Valerie June has spent the past decade on her own meandering path towards artistic self-definition. Her 2013 album, Pushin’ Against a Stone was her breakthrough, establishing the singer’s distinctive country-blues whine as a vital voice in contemporary roots music.
But the album, co-produced by Dan Auerbach and Kevin Augunas (Edward Sharpe, the Lumineers), also positioned the singer as a rural anachronism amidst the post-Mumfords banjo boom, an image June has been carefully and subtly shedding ever since. She deliberately mapped out her next steps, waiting four years until 2017’s The Order of Time. That record was a transitional statement, full of blooming exploration that found the singer moving away from straightforward roots music in favor of “dancing on the astral plane,” as she sang at the time.

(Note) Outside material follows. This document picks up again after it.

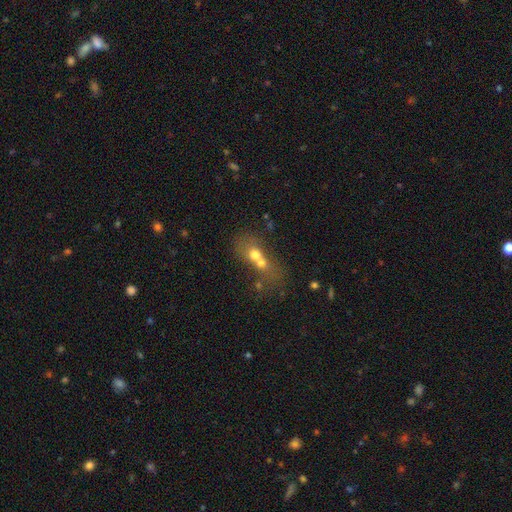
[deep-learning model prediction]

But June has never sounded more fully and thrillingly herself than she does on her latest album, The Moon and Stars: Prescriptions for Dreamers, which merges pop ambition, folksy open-heartedness and blues wisdom. On this 14 track song-cycle, June steps into her own as co-producer (alongside Jack Splash), adding modern drum programming, classic orchestration, and Afrobeat flourishes to her foundation of country-folk, R&B, and roots-rock. Her voice has never sounded more nimble than it does here: fragile one moment (“Fallin),” athletic the next (“Stay”).

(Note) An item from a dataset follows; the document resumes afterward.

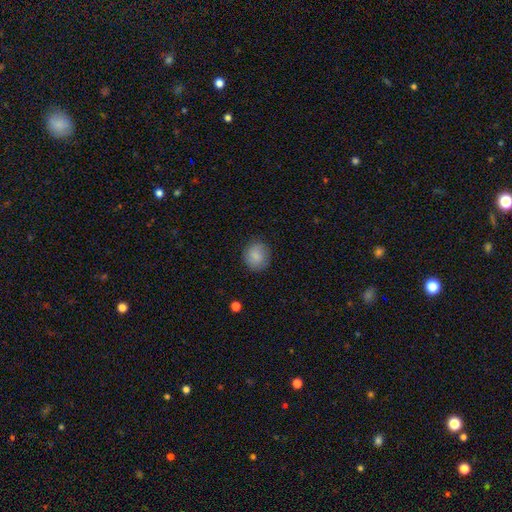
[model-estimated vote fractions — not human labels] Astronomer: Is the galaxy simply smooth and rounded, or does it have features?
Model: smooth — 85%.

The songs are meditative and impressionistic, sometimes outright non-narrative. “Within You” and “Stardust Scattering” evoke both the expanded mind of Revolver-era Beatles (“Merrily life is but a dream/Consciousness directs the stream,” she sings in the chorus of the latter) and the zen revelations of Leonard Cohen (“There’s a flow to everything,” she sings in its very next line).

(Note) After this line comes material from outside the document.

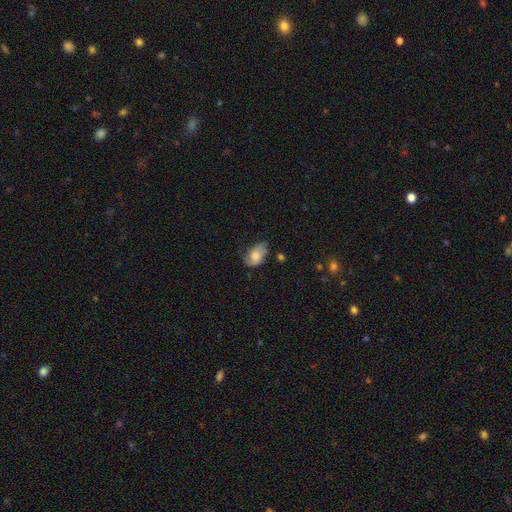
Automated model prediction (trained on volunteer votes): smooth-or-featured: smooth: 64% | featured or disk: 28% | star or artifact: 8%
  how-rounded: in between: 86% | round: 12% | cigar-shaped: 2%
  merging: none: 42% | minor disturbance: 38% | major disturbance: 17% | merger: 3%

More often, June is speaking to and working in the spiritual and sonic lineage of predecessors like Sister Rosetta Tharpe, guitarist Jessie Mae Hemphill, and soul legend Carla Thomas, the latter of whom makes a rare cameo during “Call me A Fool.” That song is the album’s most Stax-indebted throwback moment, and one of seven tracks that underscores the record’s secret weapon: renowned Memphis instrumentalist Lester Snell, who provides ornate string arrangements.
June writes in a moving, mysterious second person, and the “you” she addresses often feels like it could be referring to any number of things, often at the same time: June herself, a lover-turned-companion, a higher sense of divinity. Even as the singer-songwriter explores the landscape of her own spirituality, one of the album’s primary throughlines, she refuses to define it strictly. “Some call it prayer,” she sings on the concluding lullaby “Home Inside,” “I’d be a fool to let it have a name.”
The Moon and Stars ultimately feels like a record about perseverance, survival and acceptance, about turning one’s gaze from scars to nighttime stars. “Count my wrongs and multiply them,” she sings in the ethereal ballad “Colors,” “by the rights to justify what I feel inside.” Later on, on the breezy “Smile,” she transforms a classic pop refrain (“I’ll make it through”) into a moving mantra.
Then there’s “Why The Bright Stars Glow,” the album’s penultimate proper track, and its shimmering centerpiece. The warm piano ballad is a portrait in grace and hard-won contentment, with June reflecting on the long road that’s led her to this point over Snell’s swelling strings and June and Splash’s gentle drum loops. Where has her astral-plane journey led her? June only needs four words to answer such a heavy question: “Dancing in the sun.”